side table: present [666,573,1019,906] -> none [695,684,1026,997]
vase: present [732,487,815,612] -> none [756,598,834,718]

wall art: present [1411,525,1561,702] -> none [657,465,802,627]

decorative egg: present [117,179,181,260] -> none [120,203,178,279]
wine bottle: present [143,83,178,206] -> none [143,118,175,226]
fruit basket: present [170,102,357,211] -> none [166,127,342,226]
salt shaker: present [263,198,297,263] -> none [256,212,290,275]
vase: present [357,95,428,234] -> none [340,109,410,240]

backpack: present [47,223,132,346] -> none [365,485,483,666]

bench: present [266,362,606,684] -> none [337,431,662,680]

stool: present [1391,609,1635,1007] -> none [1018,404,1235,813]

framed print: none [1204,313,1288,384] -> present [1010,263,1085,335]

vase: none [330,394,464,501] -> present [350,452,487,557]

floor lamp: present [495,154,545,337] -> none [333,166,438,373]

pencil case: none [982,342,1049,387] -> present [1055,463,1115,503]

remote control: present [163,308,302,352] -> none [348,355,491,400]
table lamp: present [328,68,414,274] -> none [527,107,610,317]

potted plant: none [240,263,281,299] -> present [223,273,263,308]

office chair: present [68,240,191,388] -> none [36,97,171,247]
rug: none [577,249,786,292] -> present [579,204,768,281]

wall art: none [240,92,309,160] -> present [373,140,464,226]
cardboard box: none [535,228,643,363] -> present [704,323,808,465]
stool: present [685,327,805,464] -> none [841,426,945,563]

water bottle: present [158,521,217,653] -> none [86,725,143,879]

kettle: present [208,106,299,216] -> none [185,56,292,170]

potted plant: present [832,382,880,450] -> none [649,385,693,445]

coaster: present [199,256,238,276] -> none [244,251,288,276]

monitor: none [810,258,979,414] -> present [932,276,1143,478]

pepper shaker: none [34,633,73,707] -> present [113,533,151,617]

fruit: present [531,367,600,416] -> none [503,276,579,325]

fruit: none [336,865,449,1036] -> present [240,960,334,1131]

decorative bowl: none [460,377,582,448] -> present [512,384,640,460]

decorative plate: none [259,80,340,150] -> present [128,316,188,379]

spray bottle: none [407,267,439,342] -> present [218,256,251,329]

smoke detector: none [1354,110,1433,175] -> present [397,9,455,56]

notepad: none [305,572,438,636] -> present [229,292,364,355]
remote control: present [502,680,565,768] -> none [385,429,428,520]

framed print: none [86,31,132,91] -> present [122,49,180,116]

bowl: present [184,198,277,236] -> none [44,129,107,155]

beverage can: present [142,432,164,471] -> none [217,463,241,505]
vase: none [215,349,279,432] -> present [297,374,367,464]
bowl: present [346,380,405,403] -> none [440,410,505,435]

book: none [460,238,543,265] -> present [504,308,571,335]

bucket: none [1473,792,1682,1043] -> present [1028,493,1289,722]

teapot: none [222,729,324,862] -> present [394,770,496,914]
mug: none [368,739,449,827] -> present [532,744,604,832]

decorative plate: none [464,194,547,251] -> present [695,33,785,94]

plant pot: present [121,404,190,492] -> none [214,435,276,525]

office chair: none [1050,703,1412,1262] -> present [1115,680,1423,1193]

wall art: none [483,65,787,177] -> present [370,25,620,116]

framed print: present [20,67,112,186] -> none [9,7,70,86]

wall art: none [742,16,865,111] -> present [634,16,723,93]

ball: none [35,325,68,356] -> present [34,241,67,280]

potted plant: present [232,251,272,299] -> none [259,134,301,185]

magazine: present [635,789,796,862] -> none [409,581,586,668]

Work item:
Transcribe, exactly and without additions, the lines of the records above, beginning with the line that contains "salt shaker: present" and ending with the line that contains "remote control: present [163,308,302,352]", both included.

Completed exercise:
salt shaker: present [263,198,297,263] -> none [256,212,290,275]
vase: present [357,95,428,234] -> none [340,109,410,240]

backpack: present [47,223,132,346] -> none [365,485,483,666]

bench: present [266,362,606,684] -> none [337,431,662,680]

stool: present [1391,609,1635,1007] -> none [1018,404,1235,813]

framed print: none [1204,313,1288,384] -> present [1010,263,1085,335]

vase: none [330,394,464,501] -> present [350,452,487,557]

floor lamp: present [495,154,545,337] -> none [333,166,438,373]

pencil case: none [982,342,1049,387] -> present [1055,463,1115,503]

remote control: present [163,308,302,352] -> none [348,355,491,400]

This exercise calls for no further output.